Outplacement firm Challenger, Gray & Christmas reports that the average severance period lasted just 10.5 weeks in 2002, the shortest severance period since the last recession when the firm began tracking severance data. The average length of severance has fallen by nearly 12 weeks since 1999's high of 21.8 weeks.
"This is undoubtedly troubling news for jobless managers and executives who took an average of 16 weeks to find new employment in 2002," says John Challenger, CEO of Challenger, Gray & Christmas. "This means that the average job seeker is unemployed for six weeks after his or her severance is exhausted." Challenger points out that layoff victims' slashed consumer spending doesn't bode well for economic recovery, nor does corporate hesitation to increase capital spending.
One obvious reason for severance cuts is the sputtering economy.
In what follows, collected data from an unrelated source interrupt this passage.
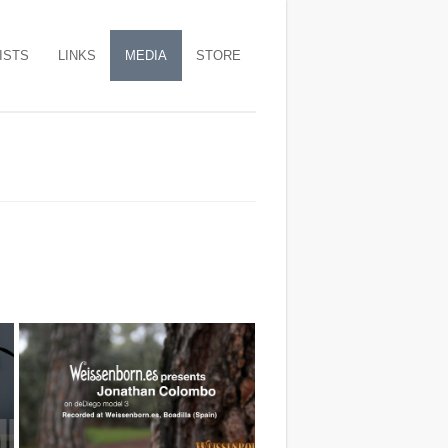
ISTS
LINKS
MEDIA
STORE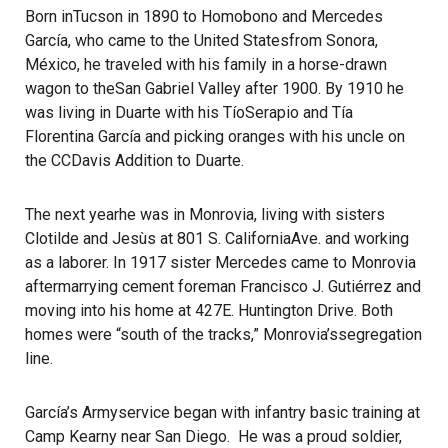
Born inTucson in 1890 to Homobono and Mercedes
García, who came to the United Statesfrom Sonora,
México, he traveled with his family in a horse-drawn
wagon to theSan Gabriel Valley after 1900. By 1910 he
was living in Duarte with his TíoSerapio and Tía
Florentina García and picking oranges with his uncle on
the CCDavis Addition to Duarte.
The next yearhe was in Monrovia, living with sisters
Clotilde and Jesùs at 801 S. CaliforniaAve. and working
as a laborer. In 1917 sister Mercedes came to Monrovia
aftermarrying cement foreman Francisco J. Gutiérrez and
moving into his home at 427E. Huntington Drive. Both
homes were “south of the tracks,” Monrovia’ssegregation
line.
García’s Armyservice began with infantry basic training at
Camp Kearny near San Diego. He was a proud soldier,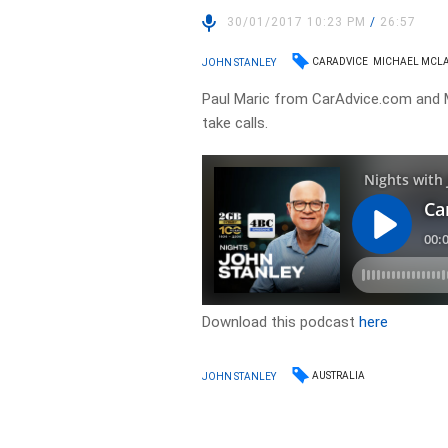
30/01/2017 10:23 PM
/
26:57
CARADVICE
MICHAEL MCL
JOHN STANLEY
Paul Maric from CarAdvice.com and M
take calls.
Download this podcast
here
AUSTRALIA
JOHN STANLEY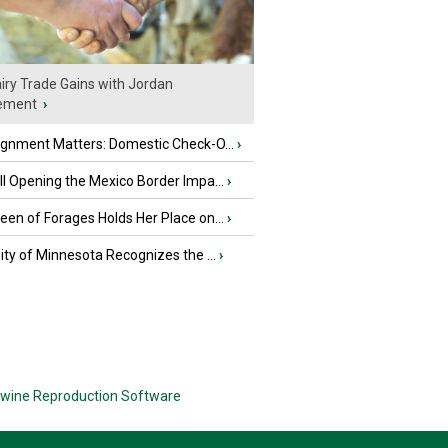
iry Trade Gains with Jordan
ement
›
ignment Matters: Domestic Check-O...
›
l Opening the Mexico Border Impa...
›
en of Forages Holds Her Place on...
›
ity of Minnesota Recognizes the ...
›
wine Reproduction Software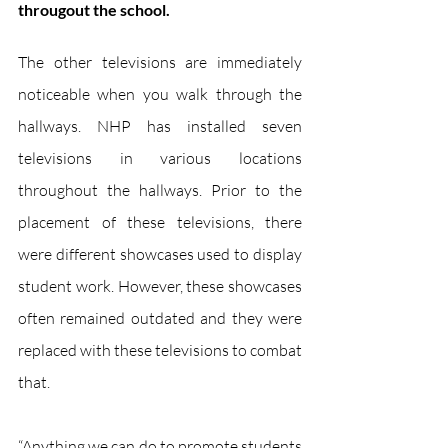
througout the school.
The other televisions are immediately 
noticeable when you walk through the 
hallways. NHP has installed seven 
televisions in various locations 
throughout the hallways. Prior to the 
placement of these televisions, there 
were different showcases used to display 
student work. However, these showcases 
often remained outdated and they were 
replaced with these televisions to combat 
that.
“Anything we can do to promote students 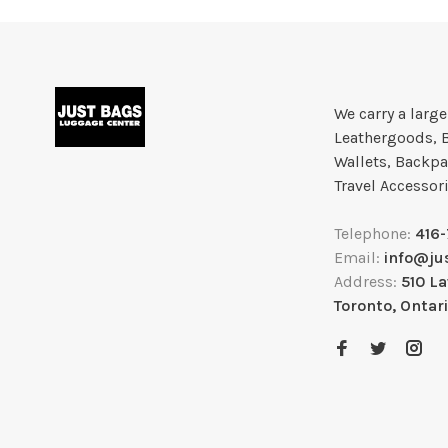
We carry a larg
Leathergoods, 
Wallets, Backpa
Travel Accessor
Telephone:
416
Email:
info@ju
Address:
510 L
Toronto, Ontar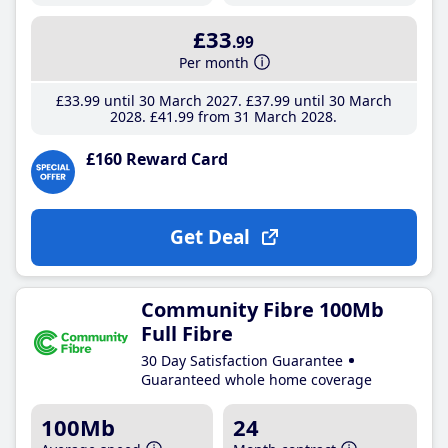
£33
.99
Per month
£33
.99
until 30 March 2027
£37
.99
until 30 March
2028
£41
.99
from 31 March 2028
£160 Reward Card
Get Deal
Community Fibre 100Mb
Full Fibre
30 Day Satisfaction Guarantee
Guaranteed whole home coverage
100Mb
24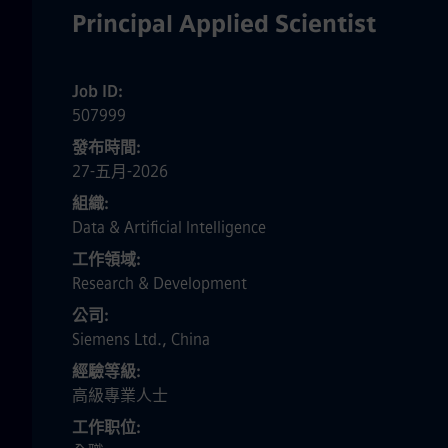
Principal Applied Scientist
Job ID
507999
發布時間
27-五月-2026
組織
Data & Artificial Intelligence
工作領域
Research & Development
公司
Siemens Ltd., China
經驗等級
高級專業人士
工作职位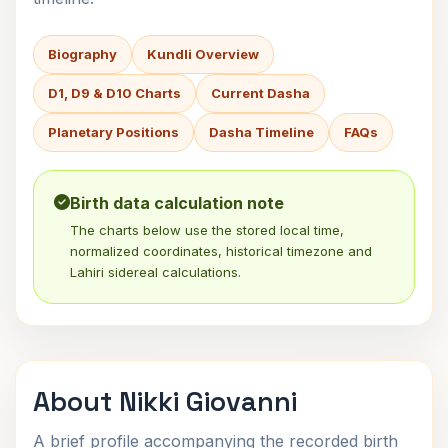
Biography
Kundli Overview
D1, D9 & D10 Charts
Current Dasha
Planetary Positions
Dasha Timeline
FAQs
Birth data calculation note
The charts below use the stored local time,
normalized coordinates, historical timezone and
Lahiri sidereal calculations.
About Nikki Giovanni
A brief profile accompanying the recorded birth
Companies just don't have the cash reserves to spend on providing long-term severance packages. Even worse, severance packages are rare for companies that are going through bankruptcy proceedings, and there are a lot of those firms today.
The following are examples of standard severance agreements, according to Challenger:
*Executives: One to four weeks of continuing pay for every year of service, with a minimum of six to 12 months.
*Middle managers/technology professionals: One to two weeks of continuing pay for every year of service, with a minimum of three to four months.
*Rank and file workers: One week of continuing pay for every year of service with a minimum of zero to one month's pay.